Friday, September 01, 2017

Objective Morality vs. My Personal Ethics

On Twitter, someone was going on about objective morals.

Sorry, my friend, but there are no such animals.

Morals are determined by the society in which they are formed. And what may be acceptable to one society may be abhorrent to another.

Consider the Yanomami people of the South American rainforests. They practice female infanticide. It's a form of population control. They know that females are the key to a society's population. Simply put, if you have 10 fertile females and 1 fertile male, you can wind up with 10 pregnant females. On the other hand, if you have 1 fertile female and 10 fertile males, you can have no more than 1 pregnant female (this is the same reason that neutering a male cat is far less effective than spaying a female cat).

It's vitally important that they keep their population in check because they have limited resources. Too many mouths to feed threatens the entire tribe.

A larger number of males also means a larger number of warriors because these folks wage war against neighboring tribes the way Americans have barbecues... just something to do on the weekend.

A Yanomami man will let his wife know how much he loves her by smacking her on the head with a small club. The knots on her head are an indication of love and worn as a matter of pride.

To our western sensibilities, these are horrible practices but among the Yanomami, they are a part of their society. They'd see the unchecked reproduction of our society and its effects on the environment as immoral. And a woman with a smooth skull must be unloved.

There is no objective morality.

So that brings me to the subject of ethics.

Ethics are my personal gauge of what is right and wrong. Some of it was imposed from without (societal indoctrination, parental influence, peer pressure, etc.). But at some point, I had to sit and seriously consider what I thought of as right and wrong.

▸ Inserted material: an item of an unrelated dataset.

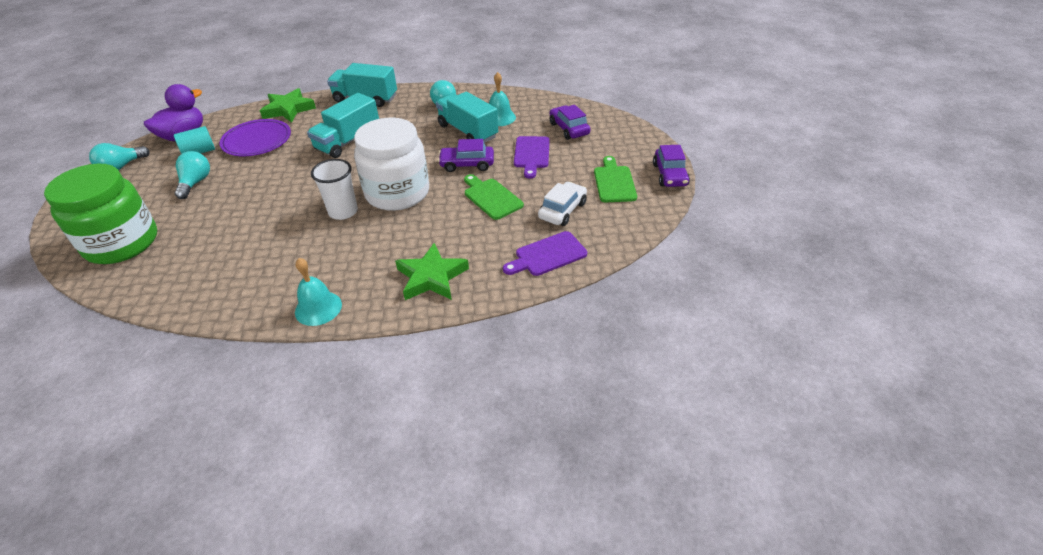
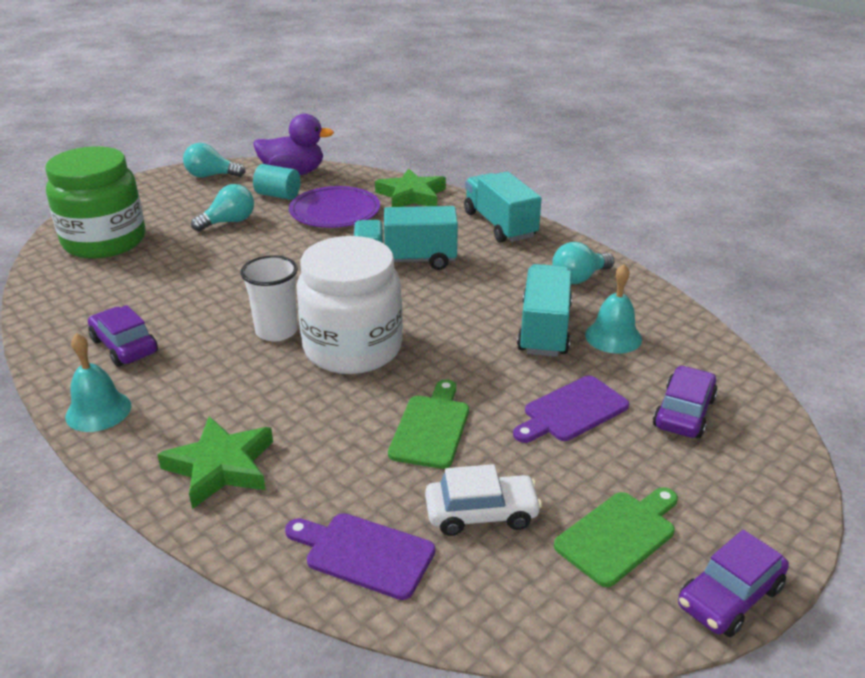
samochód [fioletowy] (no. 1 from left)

I can't list them all in this space. I'm not sure I can put all of them into words. But here are a few of my ethical guidelines:
  1. Don't hurt anyone unless absolutely necessary and unavoidable.
  2. Don't cheat anyone in business or other dealings.
  3. Speak your mind honestly. 
  4. Consider the feelings and needs of others. Go back to rule 1.
  5. If it doesn't hurt yourself or others, don't worry about it.
  6. Help whenever you can. 
  7. Don't be afraid to ask for help when you need it.
  8. The person who raises his voice or his fists has run out of ideas.
  9. Don't be a doormat. Take a stand when necessary and be prepared to show the strength of your convictions.
  10. When making a statement, be prepared to back it up with evidence.
Pretty simple. And I don't need the promise of reward or the threat of punishment to abide by these rules I've established for myself. I do them because I know they reflect how I want others to treat me.

It's called empathy and it doesn't spring from a book, a preacher or a god. It's just what good humans feel towards one another.